Cognitive Task Analysis

Another approach to the identification of training needs for nontechnical skills is cognitive task analysis (CTA). As described in the previous chapter, CTA was developed from traditional task analysis and is a method used to describe the mental processes that support work performance alongside the behavioural elements.5 The processes for undertaking cognitive task analysis include methods such as cognitive interview techniques, verbal report methods in which the expert operators describe what they are doing/thinking, and process mapping information, communication and decision pathways.

Cognitive Work Analysis

Traditional approaches to training needs analysis have been criticised for the way in which they focus on the individual operator’s tasks and in doing so, fail to capture the broader demands of managing off-nominal events in the highly dynamic and complex environments of high-risk industries.6 Traditional training needs analysis, which focusses on developing a taxonomy of operator actions for specific work practices, is ideally suited to routine operations under normal conditions. Here, an operator’s work can be specified in a detailed procedure, and the knowledge and skill requirements to perform that procedure can be relatively easily laid out.
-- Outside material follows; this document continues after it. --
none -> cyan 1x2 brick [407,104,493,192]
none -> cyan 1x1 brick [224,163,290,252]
However, with the advent of increasingly complex systems of work, where different levels of automation are deployed, the operator can shift rapidly from a system monitoring mode into a much more dynamic problem-solving mode when abnormal conditions arise. For instance, the work of an anaesthetist in inducing and maintaining anaesthesia can be readily subjected to task analysis, a step-by-step procedure can be developed to describe those tasks, and the requisite knowledge and skills can be specified. However, the analysis of work performed during an anaesthetic crisis, with equipment malfunction occurring concurrently with rapid deterioration in the patient’s condition, is much less amenable to traditional task analysis. To this end, cognitive work analysis has been put forward as an alternative methodology.
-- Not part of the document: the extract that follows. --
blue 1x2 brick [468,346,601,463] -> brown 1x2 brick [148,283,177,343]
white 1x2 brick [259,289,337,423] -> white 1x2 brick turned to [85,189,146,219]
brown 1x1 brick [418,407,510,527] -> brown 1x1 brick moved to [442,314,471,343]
For many, the process of cognitive work analysis is largely impenetrable due to its complexity, and as such, it is not a technique that is readily deployed by anyone other than experts in the methodology. It is far beyond the scope of this book to describe in detail the processes of cognitive work analysis. These have been laid out in detail in several foundational texts.7,8 However, the general principle of thinking beyond task analysis for normal system operation is a useful concept to bear in mind when developing non-technical skills programs.